Minutes later, the Post-OP doors open and a woman in Post-OP dark blue scrubs comes striding out.
“Mrs. Jensen? I’ll take you back but only one other person can come see him. You can’t stay for long.” My mother jumps up and I turn to my uncle.
“You can go.”
“I-I shouldn’t. I think I’m getting si—“
“Go, take a mask then.” I urge my uncle speaking over him. My father would want to see him. My uncle lives in Connecticut and doesn’t come down enough.
He goes with my mother and I wait alone. Soon enough, the pair come back.
“Jae, would you like to go?”
“Yes.” I walk passed my mother and head for the doors.
“Jae, wait!” I continue before turning around, cocking my head. “I just want to warn you that his eyes are open.” I nod and turn back, heading to see him. “Jae! You know what I’ll just come with you!”
All alone in Post-OP, laying on a bed with his eyes staring mindlessly at the ceiling is my father. I stop at the end of the bed. My mother reaches for his hand, holding the one that is not punctured by an IV.

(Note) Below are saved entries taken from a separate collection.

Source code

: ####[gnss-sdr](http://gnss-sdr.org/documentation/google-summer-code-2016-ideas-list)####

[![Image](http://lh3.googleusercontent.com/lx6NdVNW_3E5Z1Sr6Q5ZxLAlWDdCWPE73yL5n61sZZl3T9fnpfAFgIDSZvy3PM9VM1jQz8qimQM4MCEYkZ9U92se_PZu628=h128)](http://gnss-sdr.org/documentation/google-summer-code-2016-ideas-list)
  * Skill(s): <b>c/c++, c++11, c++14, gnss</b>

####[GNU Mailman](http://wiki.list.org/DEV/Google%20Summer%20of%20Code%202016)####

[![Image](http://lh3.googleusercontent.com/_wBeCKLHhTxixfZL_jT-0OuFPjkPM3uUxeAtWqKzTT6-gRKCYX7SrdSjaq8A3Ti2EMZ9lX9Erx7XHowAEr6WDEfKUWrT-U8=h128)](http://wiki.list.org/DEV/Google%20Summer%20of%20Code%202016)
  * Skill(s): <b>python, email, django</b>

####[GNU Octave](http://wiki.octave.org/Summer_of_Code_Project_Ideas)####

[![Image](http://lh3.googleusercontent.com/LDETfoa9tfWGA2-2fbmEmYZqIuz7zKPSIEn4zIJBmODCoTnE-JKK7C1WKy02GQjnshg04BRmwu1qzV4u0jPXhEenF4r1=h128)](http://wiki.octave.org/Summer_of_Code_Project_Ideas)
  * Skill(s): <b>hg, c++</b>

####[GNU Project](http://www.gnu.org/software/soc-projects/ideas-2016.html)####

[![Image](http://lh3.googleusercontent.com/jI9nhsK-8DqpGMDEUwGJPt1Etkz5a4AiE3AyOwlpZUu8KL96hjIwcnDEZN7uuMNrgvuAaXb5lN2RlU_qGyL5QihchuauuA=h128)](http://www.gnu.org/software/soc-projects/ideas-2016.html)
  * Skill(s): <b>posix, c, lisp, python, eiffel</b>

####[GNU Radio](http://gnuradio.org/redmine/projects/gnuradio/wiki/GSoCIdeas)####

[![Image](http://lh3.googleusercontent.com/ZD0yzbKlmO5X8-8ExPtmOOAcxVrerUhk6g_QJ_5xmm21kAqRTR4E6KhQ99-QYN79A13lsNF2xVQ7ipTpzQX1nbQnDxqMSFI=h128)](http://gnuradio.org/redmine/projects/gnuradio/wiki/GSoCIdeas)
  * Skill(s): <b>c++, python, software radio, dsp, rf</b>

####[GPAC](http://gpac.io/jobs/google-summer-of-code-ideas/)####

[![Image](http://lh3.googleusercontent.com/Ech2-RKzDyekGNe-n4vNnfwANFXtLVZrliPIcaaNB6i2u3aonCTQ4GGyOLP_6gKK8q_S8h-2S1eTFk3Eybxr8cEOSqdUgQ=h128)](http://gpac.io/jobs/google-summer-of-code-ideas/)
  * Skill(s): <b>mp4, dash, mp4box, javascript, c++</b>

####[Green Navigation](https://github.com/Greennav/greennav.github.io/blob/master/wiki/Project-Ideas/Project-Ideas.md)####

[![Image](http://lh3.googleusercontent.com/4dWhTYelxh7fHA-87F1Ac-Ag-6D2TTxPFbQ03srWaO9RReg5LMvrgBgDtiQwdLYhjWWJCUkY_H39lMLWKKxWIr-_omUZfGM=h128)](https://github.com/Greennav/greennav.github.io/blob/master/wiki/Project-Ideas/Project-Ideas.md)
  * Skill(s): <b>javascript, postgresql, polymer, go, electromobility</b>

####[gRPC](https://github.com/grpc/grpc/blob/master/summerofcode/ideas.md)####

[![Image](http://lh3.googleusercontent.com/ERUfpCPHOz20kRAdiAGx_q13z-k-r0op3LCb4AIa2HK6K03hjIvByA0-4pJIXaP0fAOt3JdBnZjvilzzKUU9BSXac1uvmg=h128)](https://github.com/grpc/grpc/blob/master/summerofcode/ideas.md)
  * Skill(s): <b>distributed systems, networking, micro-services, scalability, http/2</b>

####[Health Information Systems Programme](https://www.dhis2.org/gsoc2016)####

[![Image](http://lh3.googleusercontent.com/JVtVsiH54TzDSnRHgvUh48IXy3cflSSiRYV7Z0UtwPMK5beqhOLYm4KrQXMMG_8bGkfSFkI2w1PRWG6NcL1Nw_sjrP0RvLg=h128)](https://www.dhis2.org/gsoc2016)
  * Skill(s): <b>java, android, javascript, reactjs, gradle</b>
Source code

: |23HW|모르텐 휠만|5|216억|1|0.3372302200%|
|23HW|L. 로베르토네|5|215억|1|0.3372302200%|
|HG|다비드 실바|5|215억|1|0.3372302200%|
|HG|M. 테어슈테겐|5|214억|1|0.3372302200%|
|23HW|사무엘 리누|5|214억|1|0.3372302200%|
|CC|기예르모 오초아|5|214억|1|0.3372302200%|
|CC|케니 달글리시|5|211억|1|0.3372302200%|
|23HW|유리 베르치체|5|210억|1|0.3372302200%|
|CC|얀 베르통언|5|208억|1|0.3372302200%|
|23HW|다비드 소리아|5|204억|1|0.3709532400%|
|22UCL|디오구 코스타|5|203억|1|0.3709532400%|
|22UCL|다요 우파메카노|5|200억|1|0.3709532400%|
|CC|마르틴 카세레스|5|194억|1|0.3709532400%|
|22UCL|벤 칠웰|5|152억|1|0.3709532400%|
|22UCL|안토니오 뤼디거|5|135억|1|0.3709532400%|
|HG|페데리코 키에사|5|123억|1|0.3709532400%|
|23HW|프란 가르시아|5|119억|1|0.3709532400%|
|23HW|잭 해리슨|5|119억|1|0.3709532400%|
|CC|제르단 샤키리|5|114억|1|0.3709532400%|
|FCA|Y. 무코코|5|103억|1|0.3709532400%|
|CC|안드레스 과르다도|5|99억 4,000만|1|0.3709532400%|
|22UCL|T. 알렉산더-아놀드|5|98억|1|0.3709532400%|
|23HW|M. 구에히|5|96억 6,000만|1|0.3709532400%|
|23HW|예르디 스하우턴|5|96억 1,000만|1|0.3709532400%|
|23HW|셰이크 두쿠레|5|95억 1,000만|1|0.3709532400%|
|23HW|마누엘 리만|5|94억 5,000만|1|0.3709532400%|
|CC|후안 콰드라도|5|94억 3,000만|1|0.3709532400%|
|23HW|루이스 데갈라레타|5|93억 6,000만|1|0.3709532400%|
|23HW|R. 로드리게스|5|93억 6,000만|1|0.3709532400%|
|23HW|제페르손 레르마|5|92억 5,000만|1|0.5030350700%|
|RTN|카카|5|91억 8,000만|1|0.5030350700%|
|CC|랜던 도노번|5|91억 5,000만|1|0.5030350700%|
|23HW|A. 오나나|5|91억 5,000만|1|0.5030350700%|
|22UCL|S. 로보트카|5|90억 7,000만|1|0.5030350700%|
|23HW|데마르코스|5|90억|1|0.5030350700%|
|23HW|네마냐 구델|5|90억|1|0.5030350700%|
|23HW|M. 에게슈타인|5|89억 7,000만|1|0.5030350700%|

“Jim, honey, Jae and I are here.” She speaks to him and his heartbeat quickens. “You did it, honey. You made it through.” She releases a shaky breath and continues to speak. He needs her and she needs him.
“Ladies, you have to go.” We are ushered out.
As my mother and I walk back to the waiting room to see my uncle off, we look at one another and know that this is only the beginning. But we didn’t know how long this would take.
I want to write about your lies.
Every time you open your mouth and tell her she needs to do more.
I want to make you hurt.
Every time you talk about her to my father and say that he has no one.
I want to show you the pain that she feels.
Every time you pressure her to act in the way that you wish she would.
I want you to listen to the stories she has to tell.
Every time you act like you like her, just to patronize her.
I want to show you the strong woman that she was before this.
Every time you pull your hand away from hers.
I want to yell at you to stop.
Every time you listen to those nurses and yell at the woman who loves you.
I want to shake you and scream louder.
Every time you lay around instead of doing your physical therapy.
Every time you made it harder for her.
I want to remind you who picks you up every time you fall.
I want to remind you, nurse, that you know nothing at all.
I want to remind you, father, that you would be dead if she didn’t love you with everything that she has.
I want to remind you, Moz, that you are strong and I love you more.